### Work item
Leaving out every line before the one with "Kugelschreiber mehr sind in der Werbung.", write out the rest of the records below exactly.

↓

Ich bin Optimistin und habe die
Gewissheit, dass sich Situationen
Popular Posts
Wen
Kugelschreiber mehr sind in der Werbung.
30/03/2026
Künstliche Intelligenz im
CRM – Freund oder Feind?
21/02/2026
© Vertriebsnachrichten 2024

↑

### Expected answer
Kugelschreiber mehr sind in der Werbung.
30/03/2026
Künstliche Intelligenz im
CRM – Freund oder Feind?
21/02/2026
© Vertriebsnachrichten 2024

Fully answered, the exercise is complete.